From 1903 to 1906, Baras was made a Barrio of Morong. The representative to the municipal council of Morong were Leopoldo Digma and Gaudencio Mediavillo. The progress of the town was neglected by Municipal Officials of the central government of Morong. Funds were not appropriated for town improvements including educational facilities. The situation caused resentment and discontent amongst the Baraseneans. Digma presented the case to the Provincial Governor and asked for immediate separation of Baras from Morong.

On January 16, 1906, Baras was annexed to Tanay as a barrio by Act No. 1442. The town was divided into Districts No. 8 and 9 for efficiency in its administration. During the election of 1912, not one councilor came from Baras. All the councilors were from Tanay. This was a great blow to the people of Baras, now clamoring for independence. This request for independence was denied by the Provincial Governor due to the economic insufficiency of Baras.

Under the leadership of Leopoldo Digma, the claim for independence was realized. Executive Order No. 57, dated November 24, 1920, of his Excellency, the Governor General of the Philippines, changed the status of Baras from a barrio of Tanay to the Municipality of Baras.

Baras was officially separated from Tanay through Executive Order Number 57 issued by Governor General Francis Burton Harrison.

The administration of Mariano Vallestro saw the creation of Calle Trabajo, on the eastern side of the town and the improvement of school buildings and public places.

Adriano Ferrera was elected Municipal President in 1922. During his term, a new site for the municipal building was purchased through donations from the townspeople and with P 500.00 from the provincial fund, the construction of the municipal hall was undertaken.

From 1922 to 1928, Baras improved its educational facilities through additional classrooms, construction of school buildings, and increased school grounds. An artesian well was drilled at Barrio San Jose. A site for the public market was also purchased.

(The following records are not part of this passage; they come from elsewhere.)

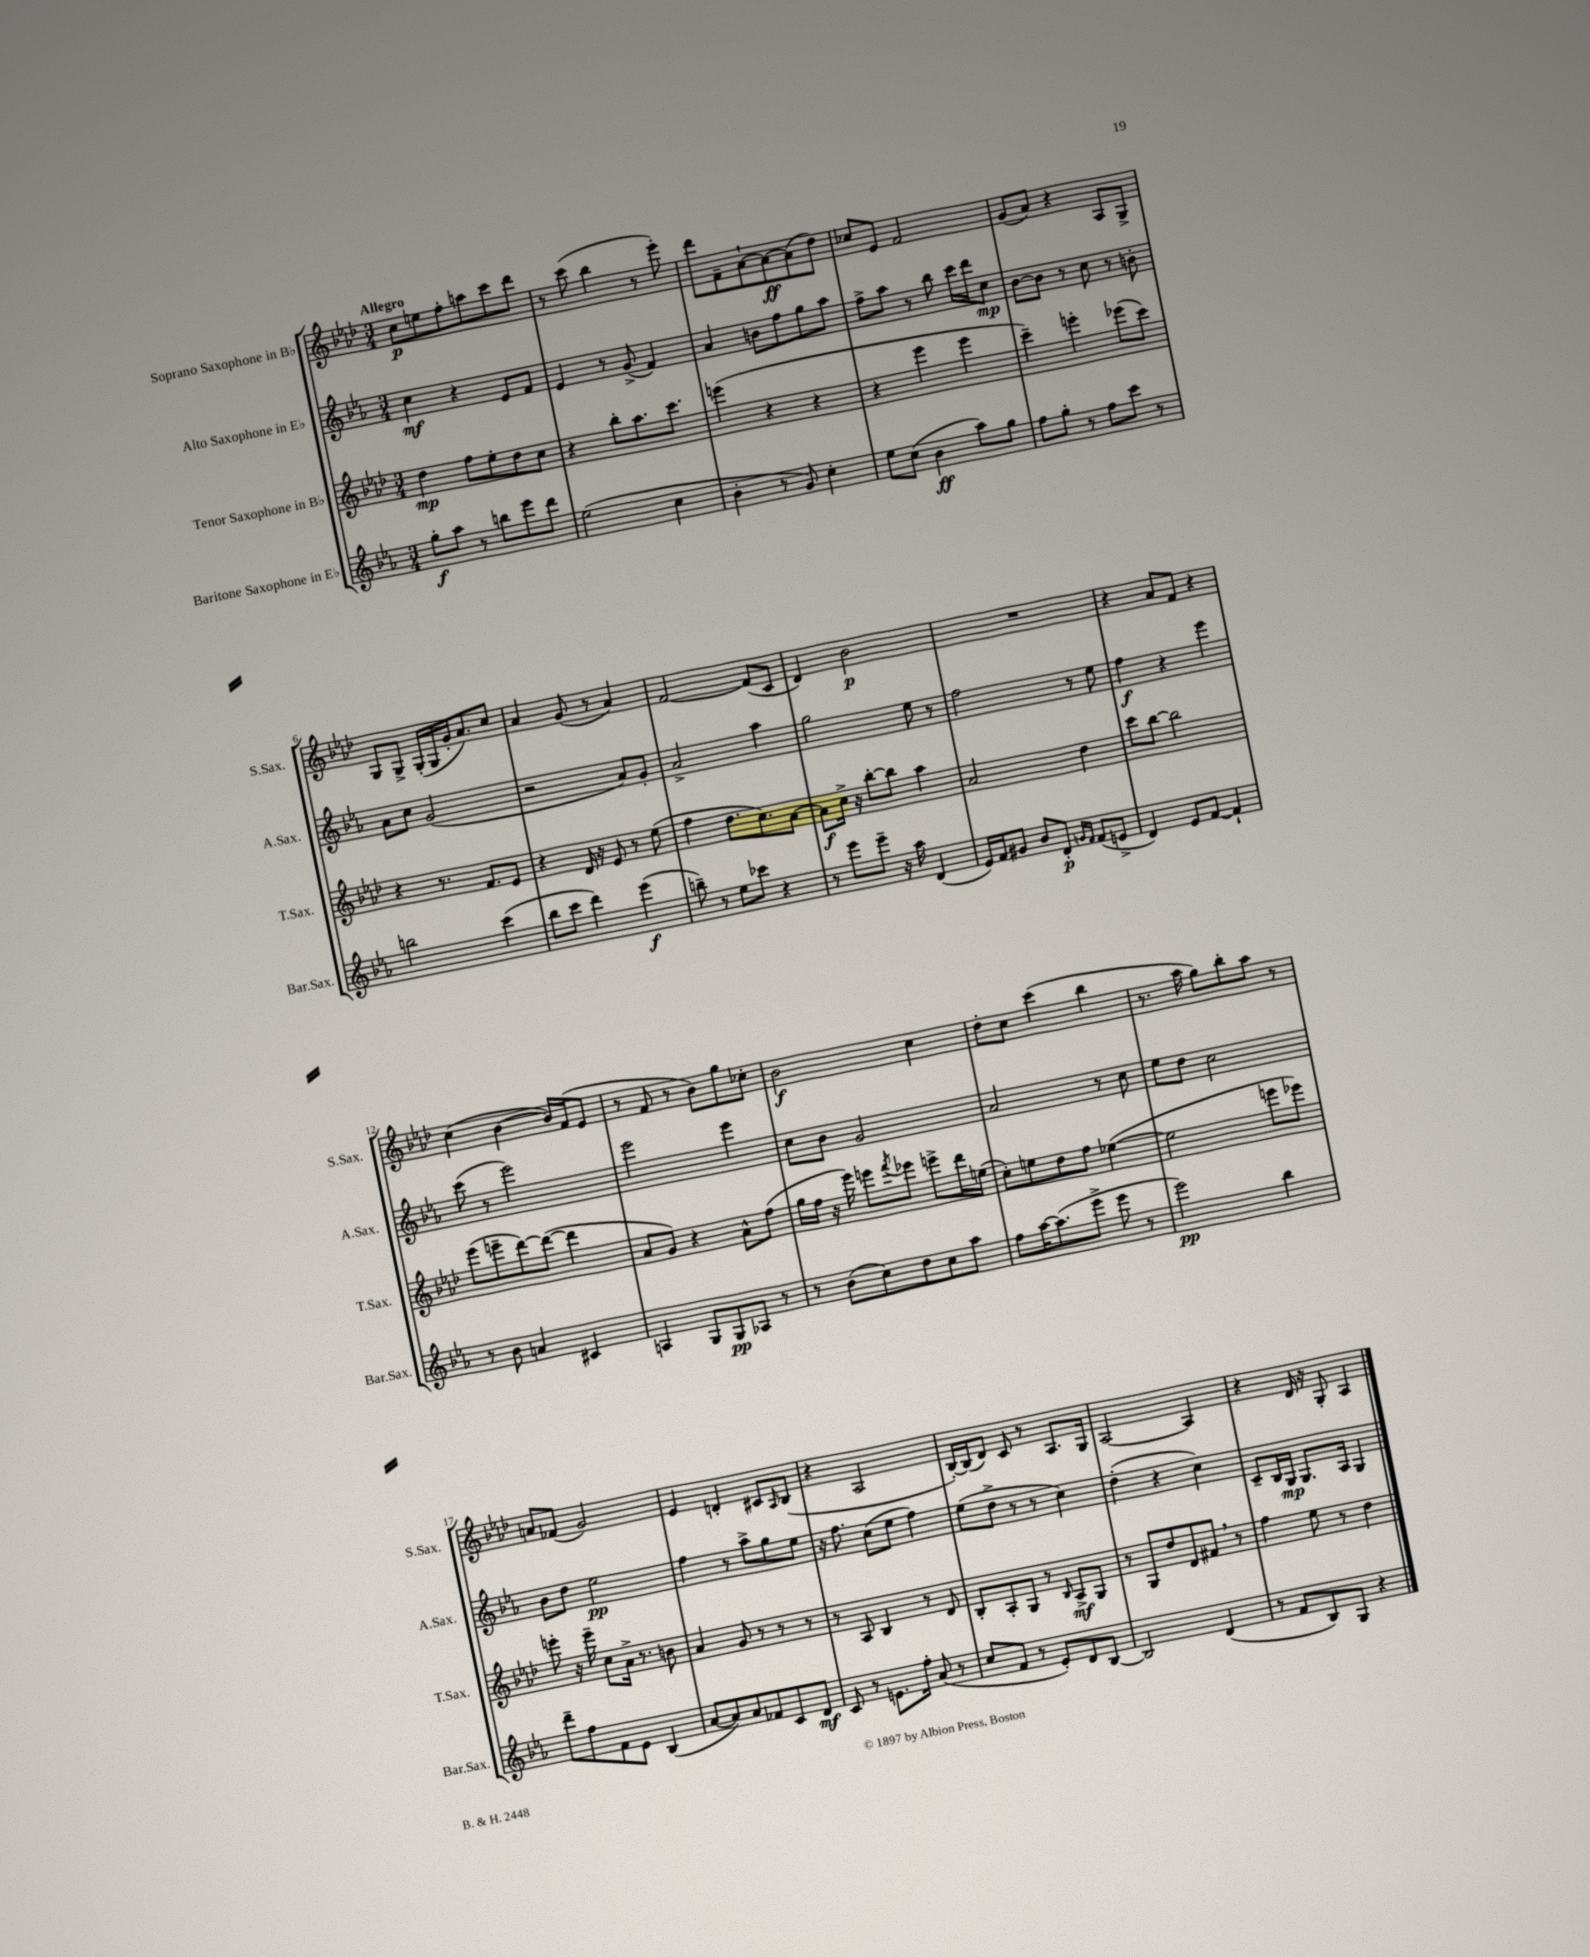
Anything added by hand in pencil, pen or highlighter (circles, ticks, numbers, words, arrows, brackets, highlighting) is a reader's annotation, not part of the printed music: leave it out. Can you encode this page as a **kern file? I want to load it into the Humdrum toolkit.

**kern	**dynam	**kern	**dynam	**kern	**dynam	**kern	**dynam
*part4	*part4	*part3	*part3	*part2	*part2	*part1	*part1
*staff4	*staff4	*staff3	*staff3	*staff2	*staff2	*staff1	*staff1
*I"Baritone Saxophone in E♭	*	*I"Tenor Saxophone in B♭	*	*I"Alto Saxophone in E♭	*	*I"Soprano Saxophone in B♭	*
*I'Bar.Sax.	*	*I'T.Sax.	*	*I'A.Sax.	*	*I'S.Sax.	*
*clefG2	*	*clefG2	*	*clefG2	*	*clefG2	*
*k[b-e-a-]	*	*k[b-e-a-d-]	*	*k[b-e-a-]	*	*k[b-e-a-d-]	*
*M3/4	*	*M3/4	*	*M3/4	*	*M3/4	*
=1	=1	=1	=1	=1	=1	=1	=1
!	!	!	!	!	!	!LO:TX:a:B:t=Allegro	!
8gg'\L	f	4dd-\	mp	4cc\	mf	8cc\L	p
8aa-\J	.	.	.	.	.	8een\	.
8r	.	8ff\L	.	4r	.	8ff'\	.
8bbn\L	.	8ee-'\	.	.	.	8aan\	.
8eee-\	.	8dd-\	.	8e-/L	.	8ccc\	.
8ddd\J	.	8cc\J	.	8f/J	.	8ddd-\J	.
=2	=2	=2	=2	=2	=2	=2	=2
(2ee-\	.	4r	.	4e-/	.	8r	.
.	.	.	.	.	.	(8ccc\	.
.	.	8bb-'\L	.	8r	.	4bb-\	.
.	.	8.aa-\	.	(8g^/	.	.	.
4cc\	.	.	.	4f/)	.	8r	.
.	.	8.ccc\J	.	.	.	.	.
.	.	.	.	.	.	8eee-'\)	.
=3	=3	=3	=3	=3	=3	=3	=3
4b-'\	.	(4eeen\	.	4a-/	.	8ddd-\L	.
.	.	.	.	.	.	8f~\	.
8r	.	4r	.	8bn\L	.	[8a-`\	.
8g/)	.	.	.	8ff\	.	8a-\_	ff
4cc'\	.	4r	.	8gg\	.	(8a-\]	.
.	.	.	.	8aa-\J	.	8dd-\J)	.
=4	=4	=4	=4	=4	=4	=4	=4
8ee-\L	.	4r	.	8ff^\L	.	8cc-X/L	.
(8cc\J	.	.	.	8aa-\J	.	8e-/J	.
4b-\	ff	4eee-\	.	8r	.	2f/	.
.	.	.	.	8bb-\	.	.	.
8aa-\L)	.	4eee-\	.	16ccc\LL	.	.	.
.	.	.	.	16ddd\J	.	.	.
8gg\J	.	.	.	8cc\J	mp	.	.
=5	=5	=5	=5	=5	=5	=5	=5
8ff\L	.	4ccc~\)	.	[8b-\L	.	(8g/L	.
8gg'\J	.	.	.	8b-\J]	.	8a-/J)	.
8r	.	4eeen'\	.	8r	.	4r	.
8ff\L	.	.	.	8cc\	.	.	.
8ccc\J	.	(8eee-X\L	.	8r	.	8A-/L	.
8r	.	8ccc\J)	.	8bn'\	.	8G^/J	.
!!LO:LB:g=z
=6	=6	=6	=6	=6	=6	=6	=6
2bbn\	.	4r	.	8a-\L	.	8G/L	.
.	.	.	.	8cc\J	.	8G^/J	.
.	.	8.r	.	(2g/	.	(16G'/LL	.
.	.	.	.	.	.	16G/	.
.	.	.	.	.	.	16g'/J	.
.	.	8.f/L	.	.	.	8.a-/)	.
(4ccc\	.	.	.	.	.	.	.
.	.	8e-/J	.	.	.	8cc/J	.
=7	=7	=7	=7	=7	=7	=7	=7
8bb-\L	.	4r	.	2r	.	4a-/	.
8ccc\J	.	.	.	.	.	.	.
4ddd\)	.	16d-/	.	.	.	(8g/	.
.	.	16r	.	.	.	.	.
.	.	8e-/	.	.	.	8r	.
(4eee-\	f	8r	.	8a-/L)	.	4a-/)	.
.	.	(8ee-\	.	8g'/J	.	.	.
=8	=8	=8	=8	=8	=8	=8	=8
8bbn~\)	.	4ff\	.	2a-^/	.	[2f/	.
8r	.	.	.	.	.	.	.
8ee-\L	.	8.dd-\L	.	.	.	.	.
8ccc-X\J	.	.	.	.	.	.	.
.	.	8.cc\)	.	.	.	.	.
4r	.	.	.	4aa-\	.	(8f/L]	.
.	.	[8a-\J	.	.	.	8c/J	.
=9	=9	=9	=9	=9	=9	=9	=9
8r	.	8a-\L]	f	2gg\	.	4d-/)	.
8eee-\L	.	16cc^\Jk	.	.	.	.	.
.	.	16r	.	.	.	.	.
8eee-~\J	.	[8bb-'\L	.	.	.	2b-\	p
16r	.	8bb-\J]	.	.	.	.	.
16aa-\	.	.	.	.	.	.	.
(4d/	.	4aa-\	.	8ee-\	.	.	.
.	.	.	.	8r	.	.	.
=10	=10	=10	=10	=10	=10	=10	=10
16e-/LL)	.	2a-/	.	2ff\	.	2.r	.
16f/J	.	.	.	.	.	.	.
8g#X/J	.	.	.	.	.	.	.
8b-/L	.	.	.	.	.	.	.
8d'/J	p	.	.	.	.	.	.
16qqgn/LL	.	.	.	.	.	.	.
16qqf/JJ	.	.	.	.	.	.	.
(8f/L	.	4dd-\	.	8r	.	.	.
8en^/J	.	.	.	8ee-\	.	.	.
=11	=11	=11	=11	=11	=11	=11	=11
4d/)	.	8ccc\L	.	4ff\	f	4r	.
.	.	[8bb-\J	.	.	.	.	.
8e-/L	.	2bb-\]	.	4r	.	8a-/L	.
[8f/J	.	.	.	.	.	8f/J	.
4f`/]	.	.	.	4eee-\	.	4r	.
!!LO:LB:g=z
=12	=12	=12	=12	=12	=12	=12	=12
8r	.	(8eee-\L	.	(8ccc\	.	(4cc\	.
8b-\	.	8eeen~\	.	8r	.	.	.
4an/	.	[8ddd-\)	.	2eee-\)	.	[4b-\	.
.	.	(8ddd-\J_	.	.	.	.	.
4c#X/	.	4ddd-\]	.	.	.	16b-/LL])	.
.	.	.	.	.	.	(16f/J	.
.	.	.	.	.	.	8e-/J	.
=13	=13	=13	=13	=13	=13	=13	=13
4An/	.	8a-/L	.	2eee-\	.	8r	.
.	.	8g/J)	.	.	.	8f/	.
8G/L	.	4r	.	.	.	8r	.
8G/	pp	.	.	.	.	8b-\L)	.
8A-X/J	.	8a-^^\L	.	4eee-\	.	8gg\	.
8r	.	(8ff\J	.	.	.	8cc-X'\J	.
=14	=14	=14	=14	=14	=14	=14	=14
8r	.	16gg\LL	.	8cc\L	.	2b-\	f
.	.	16ff\JJ	.	.	.	.	.
(8b-\L	.	16r	.	8b-\J	.	.	.
.	.	16eee-\)	.	.	.	.	.
8cc\)	.	8eeen\L	.	2g/	.	.	.
.	.	8qfff/	.	.	.	.	.
8dd\	.	8eee-X\J	.	.	.	.	.
8cc\	.	8eeen^\L	.	.	.	4cc\	.
8aa-\J	.	16ddd-\L	.	.	.	.	.
.	.	(16een\JJ	.	.	.	.	.
=15	=15	=15	=15	=15	=15	=15	=15
8ff\L	.	8cc'\L)	.	2a-/	.	8dd-'\L	.
[16aa-\K	.	8een\	.	.	.	8cc\J	.
(8.aa-\]	.	.	.	.	.	.	.
.	.	8dd-\	.	.	.	(4ccc\	.
8eee-^\J	.	8ff\J	.	.	.	.	.
8eee-\	.	([4ee-X\	.	8r	.	4bb-\	.
8r	.	.	.	8cc\	.	.	.
=16	=16	=16	=16	=16	=16	=16	=16
2eee-\)	pp	2ee-\]	.	8ee-\L	.	8.r	.
.	.	.	.	8dd\J	.	.	.
.	.	.	.	.	.	16aa-\	.
.	.	.	.	2cc\	.	8gg\L)	.
.	.	.	.	.	.	8bb-'\	.
4bb-\	.	8eeen\L	.	.	.	8aa-\J	.
.	.	8eee-X\J)	.	.	.	8r	.
!!LO:LB:g=z
=17	=17	=17	=17	=17	=17	=17	=17
8ddd~\L	.	8eeen'\	.	8b-\L	.	8an/L	.
8ff\	.	16r	.	8dd\J	.	(8f-X/J	.
.	.	16eee~\	.	.	.	.	.
8f\	.	8cc\L	.	2ee-\	pp	2g/)	.
8e-\J	.	16a-^\Jk	.	.	.	.	.
.	.	8.r	.	.	.	.	.
(4B-/	.	.	.	.	.	.	.
.	.	8bn\	.	.	.	.	.
=18	=18	=18	=18	=18	=18	=18	=18
[8a-/L	.	4a-/	.	4ff\	.	4e-/	.
8a-/])	.	.	.	.	.	.	.
8a-/	.	8g/	.	8r	.	4dn'/	.
8f-X/	.	8r	.	8aa-^\L	.	.	.
8c/	.	8r	.	8gg\	.	8c#X/L	.
.	.	.	.	.	.	16qqA-/	.
8d/J	mf	8r	.	8ee-\J	.	(8B-/J	.
=19	=19	=19	=19	=19	=19	=19	=19
8c/	.	8r	.	16r	.	4r	.
.	.	.	.	8.ff\	.	.	.
8r	.	8A-/	.	.	.	.	.
8.en\L	.	4B-/	.	(8cc\L	.	2A-/	.
.	.	.	.	8ee-\J	.	.	.
16ff'\Jk	.	.	.	.	.	.	.
(8a-/	.	8r	.	4ff\)	.	.	.
8r	.	8d-/	.	.	.	.	.
=20	=20	=20	=20	=20	=20	=20	=20
8cc/L	.	8B-'/L	.	(8ee-\L	.	[16B-'/LL)	.
.	.	.	.	.	.	(16B-/J]	.
8f/J	.	8A-'/	.	8dd^\J	.	8d-/J)	.
8r	.	8G/J	.	8r	.	8c/	.
8e-'/L)	.	8r	.	8r	.	8r	.
.	.	16qqB-/	.	.	.	.	.
8d/	.	8A-^/L	mf	4cc\)	.	8.A-/L	.
[8B-/J	.	8G/J	.	.	.	.	.
.	.	.	.	.	.	16G/Jk	.
=21	=21	=21	=21	=21	=21	=21	=21
2B-/]	.	8r	.	(4dd'\	.	[2A-/	.
.	.	8G/L	.	.	.	.	.
.	.	8dd-/	.	4r	.	.	.
.	.	8d-/	.	.	.	.	.
(4d/	.	8f#X,/J	.	4cc\)	.	4A-/]	.
.	.	8r	.	.	.	.	.
=22	=22	=22	=22	=22	=22	=22	=22
8r	.	4ff\	.	8c~/L	.	4r	.
8f/L	.	.	.	16B-/L	.	.	.
.	.	.	.	16G/JJ	mp	.	.
8B-/)	.	8ee-\	.	8.G/L	.	16d-/	.
.	.	.	.	.	.	16r	.
8G/J	.	8r	.	.	.	8G'/	.
.	.	.	.	16A-/Jk	.	.	.
4r	.	4dd-\	.	4G/	.	4A-/	.
==	==	==	==	==	==	==	==
*-	*-	*-	*-	*-	*-	*-	*-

From 1929 to 1931, Baras was classified as a fifth class municipality and had settled its boundary with Tanay and Morong. The following years saw the continued development of Baras: reconstruction of the municipal building; repair of the municipal artesian wells; construction of more classrooms; constructions of additional school buildings at Barrio Pinugay; and
construction of an irrigation dam for the farmers.

The war broke out on December 8, 1941, and Baras was occupied by the Japanese Imperial Army on February 6, 1942. Many young men of Baras joined the guerilla forces. On February 4, 1945, the Japanese army ordered the Baraseneans to evacuate their town and to move to other adjacent towns and provinces. The town of Baras was razed to the ground on March 10, 1945. This signified the liberation of the town but also left the Barasenians homeless. The rehabilitation of the town began. War damage claims were filed to the amount of P 300,000 to be used for the construction of new houses.

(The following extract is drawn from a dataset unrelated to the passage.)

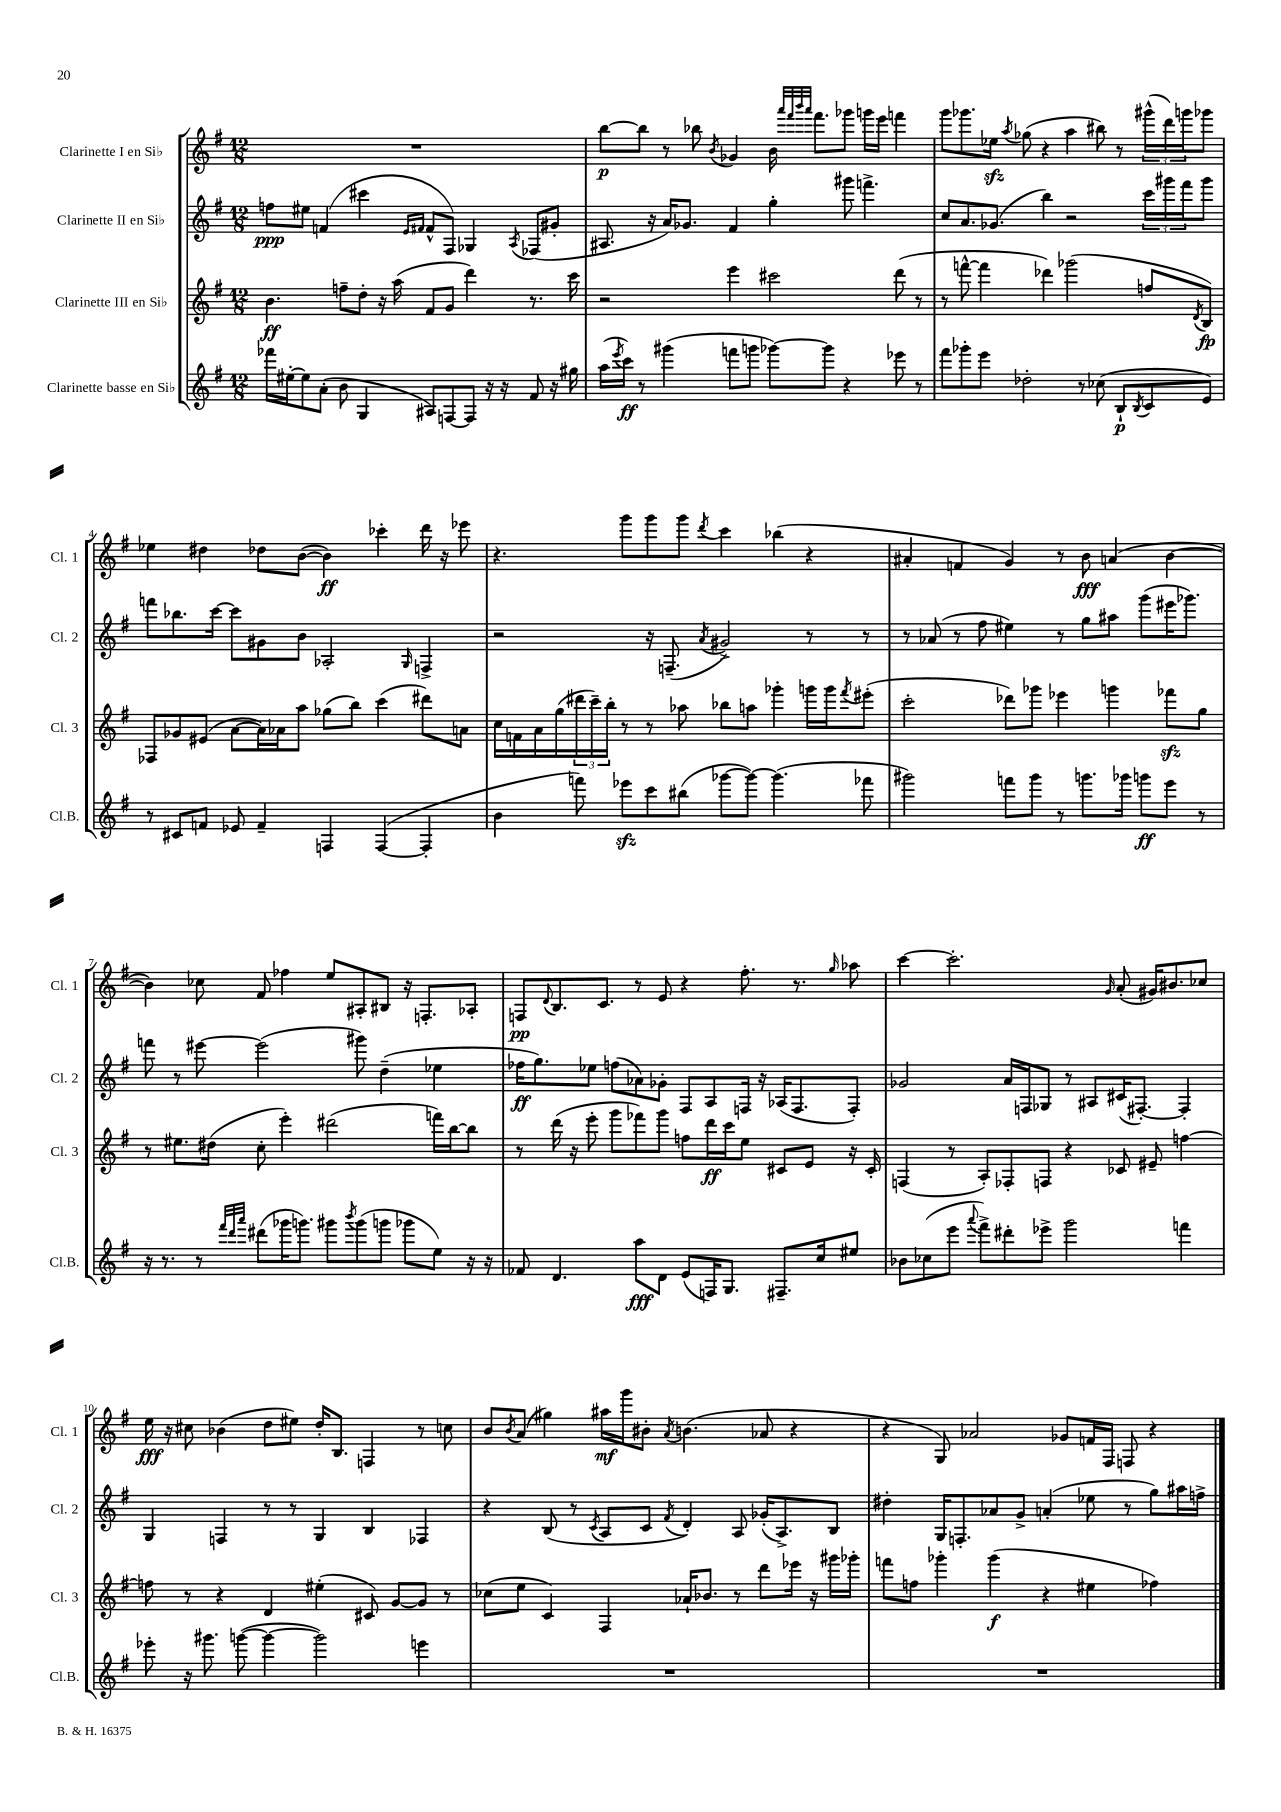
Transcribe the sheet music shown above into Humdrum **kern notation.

Then mayor, Mariano Golla, focused on the improvement of roads and the construction of a public dispensary. Under his term, Baras was elevated to a fourth class municipality due to an increase in income.

Under the succeeding administrations, improvements of road networks were implemented; seven liberty wells were constructed; the number of school houses were increased; river controls in Barangay San Juan and San Jose were constructed; rehabilitation of the existing government building continued; and a reforestation program was launched.